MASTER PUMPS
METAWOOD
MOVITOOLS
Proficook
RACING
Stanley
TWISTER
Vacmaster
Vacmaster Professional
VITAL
● ● ● ●
*How to complete this task*
Your job is to copy all the records exactly.

*Output below*
MASTER PUMPS
METAWOOD
MOVITOOLS
Proficook
RACING
Stanley
TWISTER
Vacmaster
Vacmaster Professional
VITAL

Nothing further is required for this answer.